Re: [PATCH 0/1] Rosebush, a new hash table

Kent Overstreet <kent.overstreet@xxxxxxxxx> · Sun, 25 Feb 2024 00:51:06 -0500

On Sun, Feb 25, 2024 at 05:01:19AM +0000, Matthew Wilcox wrote:
> On Sat, Feb 24, 2024 at 10:18:31PM -0500, Kent Overstreet wrote:
> > On Sat, Feb 24, 2024 at 10:10:27PM +0000, David Laight wrote:
> > > I remember playing around with the elf symbol table for a browser
> > > and all its shared libraries.
> > > While the hash function is pretty trivial, it really didn't matter
> > > whether you divided 2^n, 2^n-1 or 'the prime below 2^n' some hash
> > > chains were always long.
> > 
> > that's a pretty bad hash, even golden ratio hash would be better, but
> > still bad; you really should be using at least jhash.
> 
> There's a "fun" effect; essentially the "biased observer" effect which
> leads students to erroneously conclude that the majority of classes are
> oversubscribed.  As somebody observed in this thread, for some usecases
> you only look up hashes which actually exist.
> 
> Task a trivial example where you have four entries unevenly distributed
> between two buckets, three in one bucket and one in the other.  Now 3/4
> of your lookups hit in one bucket and 1/4 in the other bucket.

(Extracted data entries)
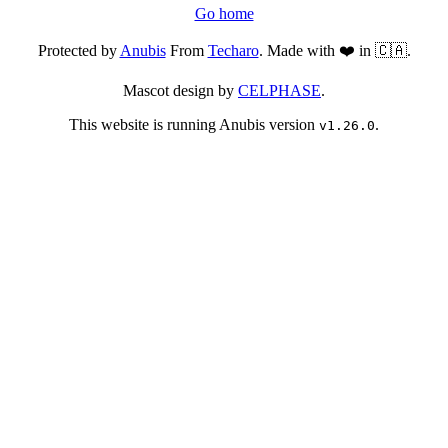
Go home
Protected by
Anubis
From
Techaro
. Made with ❤️ in 🇨🇦.
Mascot design by
CELPHASE
.
This website is running Anubis version
.
v1.26.0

### [What is required]
Duplicate the passage of the Rosebush hash table thread starting at "Re: [PATCH 0/1]" and ending at "its shared libraries.".

### [Expected answer]
Re: [PATCH 0/1] Rosebush, a new hash table

Kent Overstreet <kent.overstreet@xxxxxxxxx> · Sun, 25 Feb 2024 00:51:06 -0500

On Sun, Feb 25, 2024 at 05:01:19AM +0000, Matthew Wilcox wrote:
> On Sat, Feb 24, 2024 at 10:18:31PM -0500, Kent Overstreet wrote:
> > On Sat, Feb 24, 2024 at 10:10:27PM +0000, David Laight wrote:
> > > I remember playing around with the elf symbol table for a browser
> > > and all its shared libraries.